What is the bias-variance trade-off?

Ridge Regression

Pros

  • Can be used when \(p > n\)
  • Can be used to help with multicollinearity
  • Will decrease variance (as \(\lambda \rightarrow \infty\) )

Cons

  • Will have increased bias (compared to least squares)
  • Does not really help with variable selection (all variables are included in some regard, even if their \(\beta\) coefficients are really small)

Lasso!

  • The lasso is similar to ridge, but it actually drives some \(\beta\) coefficients to 0! (So it helps with variable selection)
  • \(RSS + \lambda\sum_{j=1}^p|\beta_j|\)
  • We say lasso uses an \(\ell_1\) penalty, ridge uses an \(\ell_2\) penalty
  • \(||\beta||_1=\sum|\beta_j|\)
  • \(||\beta||_2=\sum\beta_j^2\)

Lasso

  • Like Ridge regression, lasso shrinks the coefficients towards 0
  • In lasso, the \(\ell_1\) penalty forces some of the coefficient estimates to be exactly zero when the tuning parameter \(\lambda\) is sufficiently large
  • Therefore, lasso can be used for variable selection
  • The lasso can help create smaller, simplier models
  • Choosing \(\lambda\) again is done via cross-validation

Lasso

Pros

  • Can be used when \(p > n\)
  • Can be used to help with multicollinearity
  • Will decrease variance (as \(\lambda \rightarrow \infty\) )
  • Can be used for variable selection, since it will make some \(\beta\) coefficients exactly 0

Cons

  • Will have increased bias (compared to least squares)
  • If \(p>n\) the lasso can select at most \(n\) variables

Ridge versus lasso

  • Neither Ridge nor lasso will universally dominate
  • Cross-validation can also be used to determine which method (Ridge or lasso) should be used
  • Cross-validation is also used to select \(\lambda\) in either method.

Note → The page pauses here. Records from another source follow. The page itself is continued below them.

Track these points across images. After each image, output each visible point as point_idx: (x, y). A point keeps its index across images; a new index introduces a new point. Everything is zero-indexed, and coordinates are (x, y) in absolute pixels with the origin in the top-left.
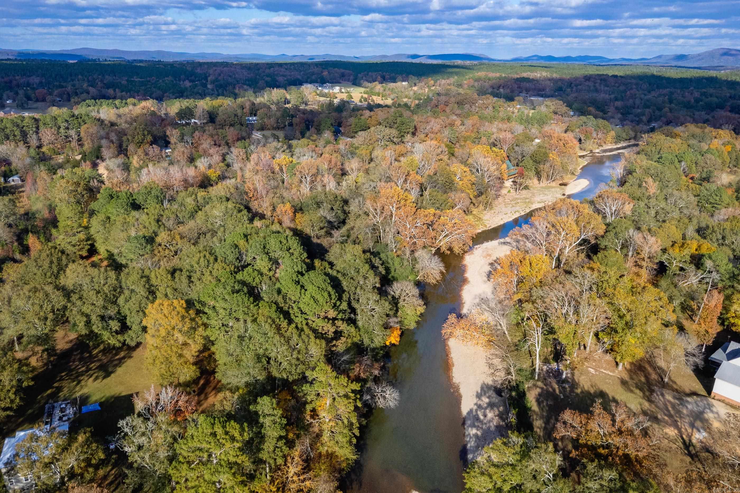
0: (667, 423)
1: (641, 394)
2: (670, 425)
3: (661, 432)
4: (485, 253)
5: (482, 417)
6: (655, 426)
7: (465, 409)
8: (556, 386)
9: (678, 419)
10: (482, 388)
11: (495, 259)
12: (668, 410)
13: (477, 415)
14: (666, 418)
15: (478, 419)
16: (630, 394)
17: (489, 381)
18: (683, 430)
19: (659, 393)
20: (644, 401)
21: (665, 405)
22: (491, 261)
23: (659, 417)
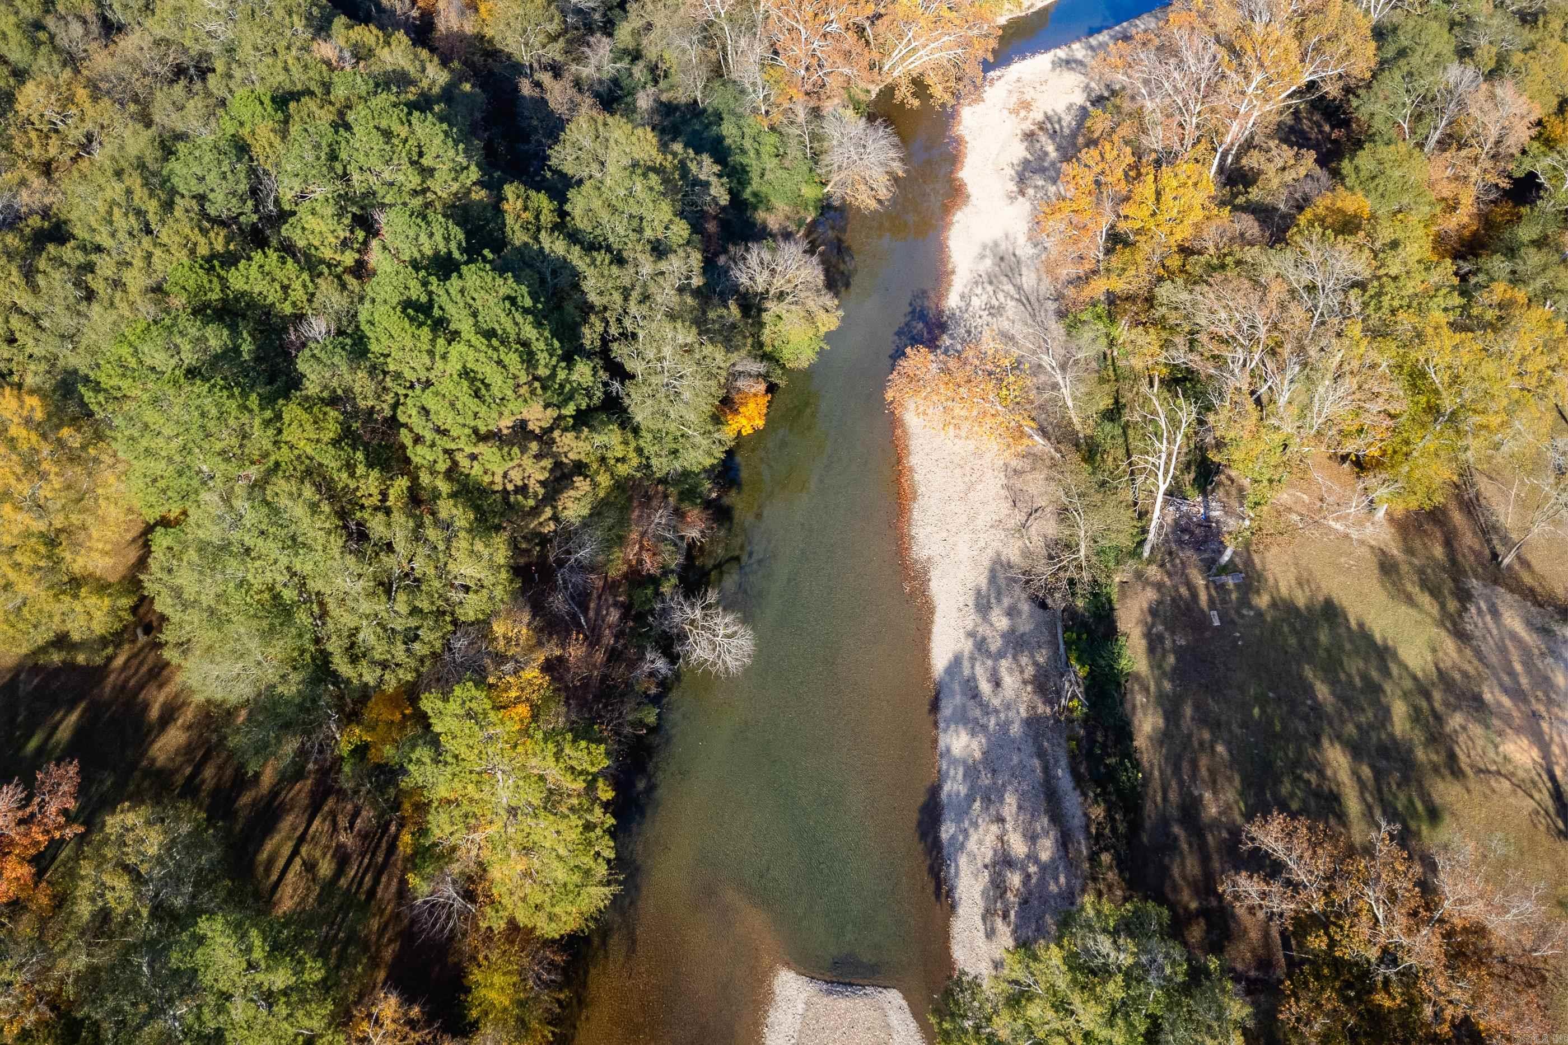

You choose the \(\lambda\) value for which the cross-validation model is the smallest

What if we want to do both?

  • Elastic net!

  • \(RSS + \lambda_1\sum_{j=1}^p\beta^2_j+\lambda_2\sum_{j=1}^p|\beta_j|\)

What is the \(\ell_1\) part of the penalty?

What is the \(\ell_2\) part of the penalty

Elastic net

\[RSS + \lambda_1\sum_{j=1}^p\beta^2_j+\lambda_2\sum_{j=1}^p|\beta_j|\]

When will this be equivalent to Ridge Regression?

Elastic net

\[RSS + \lambda_1\sum_{j=1}^p\beta^2_j+\lambda_2\sum_{j=1}^p|\beta_j|\]

When will this be equivalent to Lasso?

Elastic Net

\[RSS + \lambda_1\sum_{j=1}^p\beta^2_j+\lambda_2\sum_{j=1}^p|\beta_j|\]

  • The \(\ell_1\) part of the penalty will generate a sparse model (shrink some \(\beta\) coefficients to exactly 0)
  • The \(\ell_2\) part of the penalty removes the limitation on the number of variables selected (can be \(>n\) now)

How do you think \(\lambda_1\) and \(\lambda_2\) are chosen?